• [What the task requires] Reproduce every line of the material below verbatim, preserving its order, line breaks, spelling, punctuation and characters.

Stored data entries:
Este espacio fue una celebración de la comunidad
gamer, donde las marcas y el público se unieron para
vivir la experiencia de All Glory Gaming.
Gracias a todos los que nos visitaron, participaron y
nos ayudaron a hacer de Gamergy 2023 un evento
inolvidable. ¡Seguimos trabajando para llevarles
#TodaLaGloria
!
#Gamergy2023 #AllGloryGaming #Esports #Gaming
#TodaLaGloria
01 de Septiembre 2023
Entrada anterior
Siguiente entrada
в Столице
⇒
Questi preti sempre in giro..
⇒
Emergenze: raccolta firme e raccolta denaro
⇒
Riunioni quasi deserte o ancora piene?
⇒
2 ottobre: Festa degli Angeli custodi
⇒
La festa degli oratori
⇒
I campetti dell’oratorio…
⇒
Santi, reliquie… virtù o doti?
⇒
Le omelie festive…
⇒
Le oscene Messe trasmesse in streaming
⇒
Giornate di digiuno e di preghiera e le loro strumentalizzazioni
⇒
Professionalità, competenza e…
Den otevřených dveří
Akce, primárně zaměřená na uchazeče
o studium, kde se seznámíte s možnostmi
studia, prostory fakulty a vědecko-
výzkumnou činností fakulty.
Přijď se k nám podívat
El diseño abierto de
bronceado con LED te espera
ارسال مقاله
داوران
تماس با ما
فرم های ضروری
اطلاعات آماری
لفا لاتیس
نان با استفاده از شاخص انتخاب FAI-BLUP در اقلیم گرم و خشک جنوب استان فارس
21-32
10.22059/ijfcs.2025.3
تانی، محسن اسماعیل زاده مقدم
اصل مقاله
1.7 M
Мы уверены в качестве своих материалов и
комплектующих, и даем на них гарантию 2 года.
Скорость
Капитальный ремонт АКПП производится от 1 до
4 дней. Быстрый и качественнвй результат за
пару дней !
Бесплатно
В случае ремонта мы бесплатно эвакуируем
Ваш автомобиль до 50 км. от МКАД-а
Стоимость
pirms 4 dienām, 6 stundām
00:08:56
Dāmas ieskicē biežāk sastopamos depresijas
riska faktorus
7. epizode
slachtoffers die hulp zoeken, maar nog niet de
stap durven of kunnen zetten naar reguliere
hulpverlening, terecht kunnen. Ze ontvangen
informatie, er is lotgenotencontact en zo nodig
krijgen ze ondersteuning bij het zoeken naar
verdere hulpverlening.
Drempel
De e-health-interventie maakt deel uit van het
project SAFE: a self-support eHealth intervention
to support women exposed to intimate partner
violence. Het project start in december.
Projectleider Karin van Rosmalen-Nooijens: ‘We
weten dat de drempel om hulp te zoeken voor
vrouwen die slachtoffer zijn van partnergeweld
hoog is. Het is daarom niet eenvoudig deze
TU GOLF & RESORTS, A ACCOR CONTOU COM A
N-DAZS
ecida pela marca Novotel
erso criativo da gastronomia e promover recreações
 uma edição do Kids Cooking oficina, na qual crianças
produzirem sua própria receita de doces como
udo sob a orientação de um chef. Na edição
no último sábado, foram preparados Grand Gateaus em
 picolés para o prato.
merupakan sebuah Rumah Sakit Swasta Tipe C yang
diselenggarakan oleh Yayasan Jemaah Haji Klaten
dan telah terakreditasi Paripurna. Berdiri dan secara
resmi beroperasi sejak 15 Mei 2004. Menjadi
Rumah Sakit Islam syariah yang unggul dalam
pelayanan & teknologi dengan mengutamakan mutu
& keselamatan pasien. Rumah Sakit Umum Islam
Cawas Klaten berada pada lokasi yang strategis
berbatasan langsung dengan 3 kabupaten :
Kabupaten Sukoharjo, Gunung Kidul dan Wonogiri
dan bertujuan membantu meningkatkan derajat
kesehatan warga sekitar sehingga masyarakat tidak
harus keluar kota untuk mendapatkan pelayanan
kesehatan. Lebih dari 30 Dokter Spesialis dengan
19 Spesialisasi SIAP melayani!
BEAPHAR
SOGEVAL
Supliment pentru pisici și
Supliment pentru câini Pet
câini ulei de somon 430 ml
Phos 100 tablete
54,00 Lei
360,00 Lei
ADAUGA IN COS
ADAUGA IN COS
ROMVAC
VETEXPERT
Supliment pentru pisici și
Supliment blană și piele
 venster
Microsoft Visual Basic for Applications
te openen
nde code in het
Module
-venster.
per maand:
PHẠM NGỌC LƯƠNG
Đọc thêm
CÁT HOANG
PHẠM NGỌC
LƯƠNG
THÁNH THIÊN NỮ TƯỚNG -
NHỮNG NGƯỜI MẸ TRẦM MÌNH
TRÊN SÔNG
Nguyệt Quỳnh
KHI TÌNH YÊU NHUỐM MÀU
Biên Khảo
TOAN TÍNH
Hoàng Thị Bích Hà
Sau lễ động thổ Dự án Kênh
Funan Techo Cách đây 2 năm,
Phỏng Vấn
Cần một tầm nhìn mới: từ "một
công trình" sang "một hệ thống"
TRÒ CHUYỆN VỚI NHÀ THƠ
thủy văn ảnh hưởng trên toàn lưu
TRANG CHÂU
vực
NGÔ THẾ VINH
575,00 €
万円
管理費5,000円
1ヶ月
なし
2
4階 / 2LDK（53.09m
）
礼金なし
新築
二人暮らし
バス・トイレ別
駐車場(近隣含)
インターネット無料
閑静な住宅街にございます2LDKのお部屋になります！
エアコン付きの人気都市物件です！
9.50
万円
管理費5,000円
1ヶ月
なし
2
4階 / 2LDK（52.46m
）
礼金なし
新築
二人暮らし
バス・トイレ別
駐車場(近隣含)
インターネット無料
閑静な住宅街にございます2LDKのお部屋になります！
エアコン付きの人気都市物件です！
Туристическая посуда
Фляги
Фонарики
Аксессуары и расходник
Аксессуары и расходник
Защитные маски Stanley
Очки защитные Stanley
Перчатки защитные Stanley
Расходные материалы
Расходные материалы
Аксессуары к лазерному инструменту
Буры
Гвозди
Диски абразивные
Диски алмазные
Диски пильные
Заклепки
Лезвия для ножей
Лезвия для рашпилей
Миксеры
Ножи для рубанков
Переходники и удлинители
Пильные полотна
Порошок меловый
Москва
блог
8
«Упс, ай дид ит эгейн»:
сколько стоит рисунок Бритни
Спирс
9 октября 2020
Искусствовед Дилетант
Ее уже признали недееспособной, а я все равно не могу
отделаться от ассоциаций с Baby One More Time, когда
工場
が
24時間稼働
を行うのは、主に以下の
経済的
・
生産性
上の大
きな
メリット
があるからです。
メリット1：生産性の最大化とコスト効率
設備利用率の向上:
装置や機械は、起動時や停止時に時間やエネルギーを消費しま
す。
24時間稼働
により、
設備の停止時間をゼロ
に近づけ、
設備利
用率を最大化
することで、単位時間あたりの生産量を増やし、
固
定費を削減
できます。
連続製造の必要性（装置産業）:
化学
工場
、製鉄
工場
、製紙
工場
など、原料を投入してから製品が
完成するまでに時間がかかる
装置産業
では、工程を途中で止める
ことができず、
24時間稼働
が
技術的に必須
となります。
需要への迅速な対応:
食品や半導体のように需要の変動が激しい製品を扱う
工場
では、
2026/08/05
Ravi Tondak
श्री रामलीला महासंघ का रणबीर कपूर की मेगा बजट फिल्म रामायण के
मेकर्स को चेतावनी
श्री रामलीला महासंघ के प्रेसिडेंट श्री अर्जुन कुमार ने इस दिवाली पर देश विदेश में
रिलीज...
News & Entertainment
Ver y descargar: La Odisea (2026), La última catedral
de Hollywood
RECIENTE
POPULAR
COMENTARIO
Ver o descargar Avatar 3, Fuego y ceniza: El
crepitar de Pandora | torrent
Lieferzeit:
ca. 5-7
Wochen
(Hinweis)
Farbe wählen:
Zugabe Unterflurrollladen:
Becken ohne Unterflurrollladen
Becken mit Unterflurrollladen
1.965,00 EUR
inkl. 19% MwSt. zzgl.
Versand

• [Reply to the task]
Este espacio fue una celebración de la comunidad
gamer, donde las marcas y el público se unieron para
vivir la experiencia de All Glory Gaming.
Gracias a todos los que nos visitaron, participaron y
nos ayudaron a hacer de Gamergy 2023 un evento
inolvidable. ¡Seguimos trabajando para llevarles
#TodaLaGloria
!
#Gamergy2023 #AllGloryGaming #Esports #Gaming
#TodaLaGloria
01 de Septiembre 2023
Entrada anterior
Siguiente entrada
в Столице
⇒
Questi preti sempre in giro..
⇒
Emergenze: raccolta firme e raccolta denaro
⇒
Riunioni quasi deserte o ancora piene?
⇒
2 ottobre: Festa degli Angeli custodi
⇒
La festa degli oratori
⇒
I campetti dell’oratorio…
⇒
Santi, reliquie… virtù o doti?
⇒
Le omelie festive…
⇒
Le oscene Messe trasmesse in streaming
⇒
Giornate di digiuno e di preghiera e le loro strumentalizzazioni
⇒
Professionalità, competenza e…
Den otevřených dveří
Akce, primárně zaměřená na uchazeče
o studium, kde se seznámíte s možnostmi
studia, prostory fakulty a vědecko-
výzkumnou činností fakulty.
Přijď se k nám podívat
El diseño abierto de
bronceado con LED te espera
ارسال مقاله
داوران
تماس با ما
فرم های ضروری
اطلاعات آماری
لفا لاتیس
نان با استفاده از شاخص انتخاب FAI-BLUP در اقلیم گرم و خشک جنوب استان فارس
21-32
10.22059/ijfcs.2025.3
تانی، محسن اسماعیل زاده مقدم
اصل مقاله
1.7 M
Мы уверены в качестве своих материалов и
комплектующих, и даем на них гарантию 2 года.
Скорость
Капитальный ремонт АКПП производится от 1 до
4 дней. Быстрый и качественнвй результат за
пару дней !
Бесплатно
В случае ремонта мы бесплатно эвакуируем
Ваш автомобиль до 50 км. от МКАД-а
Стоимость
pirms 4 dienām, 6 stundām
00:08:56
Dāmas ieskicē biežāk sastopamos depresijas
riska faktorus
7. epizode
slachtoffers die hulp zoeken, maar nog niet de
stap durven of kunnen zetten naar reguliere
hulpverlening, terecht kunnen. Ze ontvangen
informatie, er is lotgenotencontact en zo nodig
krijgen ze ondersteuning bij het zoeken naar
verdere hulpverlening.
Drempel
De e-health-interventie maakt deel uit van het
project SAFE: a self-support eHealth intervention
to support women exposed to intimate partner
violence. Het project start in december.
Projectleider Karin van Rosmalen-Nooijens: ‘We
weten dat de drempel om hulp te zoeken voor
vrouwen die slachtoffer zijn van partnergeweld
hoog is. Het is daarom niet eenvoudig deze
TU GOLF & RESORTS, A ACCOR CONTOU COM A
N-DAZS
ecida pela marca Novotel
erso criativo da gastronomia e promover recreações
 uma edição do Kids Cooking oficina, na qual crianças
produzirem sua própria receita de doces como
udo sob a orientação de um chef. Na edição
no último sábado, foram preparados Grand Gateaus em
 picolés para o prato.
merupakan sebuah Rumah Sakit Swasta Tipe C yang
diselenggarakan oleh Yayasan Jemaah Haji Klaten
dan telah terakreditasi Paripurna. Berdiri dan secara
resmi beroperasi sejak 15 Mei 2004. Menjadi
Rumah Sakit Islam syariah yang unggul dalam
pelayanan & teknologi dengan mengutamakan mutu
& keselamatan pasien. Rumah Sakit Umum Islam
Cawas Klaten berada pada lokasi yang strategis
berbatasan langsung dengan 3 kabupaten :
Kabupaten Sukoharjo, Gunung Kidul dan Wonogiri
dan bertujuan membantu meningkatkan derajat
kesehatan warga sekitar sehingga masyarakat tidak
harus keluar kota untuk mendapatkan pelayanan
kesehatan. Lebih dari 30 Dokter Spesialis dengan
19 Spesialisasi SIAP melayani!
BEAPHAR
SOGEVAL
Supliment pentru pisici și
Supliment pentru câini Pet
câini ulei de somon 430 ml
Phos 100 tablete
54,00 Lei
360,00 Lei
ADAUGA IN COS
ADAUGA IN COS
ROMVAC
VETEXPERT
Supliment pentru pisici și
Supliment blană și piele
 venster
Microsoft Visual Basic for Applications
te openen
nde code in het
Module
-venster.
per maand:
PHẠM NGỌC LƯƠNG
Đọc thêm
CÁT HOANG
PHẠM NGỌC
LƯƠNG
THÁNH THIÊN NỮ TƯỚNG -
NHỮNG NGƯỜI MẸ TRẦM MÌNH
TRÊN SÔNG
Nguyệt Quỳnh
KHI TÌNH YÊU NHUỐM MÀU
Biên Khảo
TOAN TÍNH
Hoàng Thị Bích Hà
Sau lễ động thổ Dự án Kênh
Funan Techo Cách đây 2 năm,
Phỏng Vấn
Cần một tầm nhìn mới: từ "một
công trình" sang "một hệ thống"
TRÒ CHUYỆN VỚI NHÀ THƠ
thủy văn ảnh hưởng trên toàn lưu
TRANG CHÂU
vực
NGÔ THẾ VINH
575,00 €
万円
管理費5,000円
1ヶ月
なし
2
4階 / 2LDK（53.09m
）
礼金なし
新築
二人暮らし
バス・トイレ別
駐車場(近隣含)
インターネット無料
閑静な住宅街にございます2LDKのお部屋になります！
エアコン付きの人気都市物件です！
9.50
万円
管理費5,000円
1ヶ月
なし
2
4階 / 2LDK（52.46m
）
礼金なし
新築
二人暮らし
バス・トイレ別
駐車場(近隣含)
インターネット無料
閑静な住宅街にございます2LDKのお部屋になります！
エアコン付きの人気都市物件です！
Туристическая посуда
Фляги
Фонарики
Аксессуары и расходник
Аксессуары и расходник
Защитные маски Stanley
Очки защитные Stanley
Перчатки защитные Stanley
Расходные материалы
Расходные материалы
Аксессуары к лазерному инструменту
Буры
Гвозди
Диски абразивные
Диски алмазные
Диски пильные
Заклепки
Лезвия для ножей
Лезвия для рашпилей
Миксеры
Ножи для рубанков
Переходники и удлинители
Пильные полотна
Порошок меловый
Москва
блог
8
«Упс, ай дид ит эгейн»:
сколько стоит рисунок Бритни
Спирс
9 октября 2020
Искусствовед Дилетант
Ее уже признали недееспособной, а я все равно не могу
отделаться от ассоциаций с Baby One More Time, когда
工場
が
24時間稼働
を行うのは、主に以下の
経済的
・
生産性
上の大
きな
メリット
があるからです。
メリット1：生産性の最大化とコスト効率
設備利用率の向上:
装置や機械は、起動時や停止時に時間やエネルギーを消費しま
す。
24時間稼働
により、
設備の停止時間をゼロ
に近づけ、
設備利
用率を最大化
することで、単位時間あたりの生産量を増やし、
固
定費を削減
できます。
連続製造の必要性（装置産業）:
化学
工場
、製鉄
工場
、製紙
工場
など、原料を投入してから製品が
完成するまでに時間がかかる
装置産業
では、工程を途中で止める
ことができず、
24時間稼働
が
技術的に必須
となります。
需要への迅速な対応:
食品や半導体のように需要の変動が激しい製品を扱う
工場
では、
2026/08/05
Ravi Tondak
श्री रामलीला महासंघ का रणबीर कपूर की मेगा बजट फिल्म रामायण के
मेकर्स को चेतावनी
श्री रामलीला महासंघ के प्रेसिडेंट श्री अर्जुन कुमार ने इस दिवाली पर देश विदेश में
रिलीज...
News & Entertainment
Ver y descargar: La Odisea (2026), La última catedral
de Hollywood
RECIENTE
POPULAR
COMENTARIO
Ver o descargar Avatar 3, Fuego y ceniza: El
crepitar de Pandora | torrent
Lieferzeit:
ca. 5-7
Wochen
(Hinweis)
Farbe wählen:
Zugabe Unterflurrollladen:
Becken ohne Unterflurrollladen
Becken mit Unterflurrollladen
1.965,00 EUR
inkl. 19% MwSt. zzgl.
Versand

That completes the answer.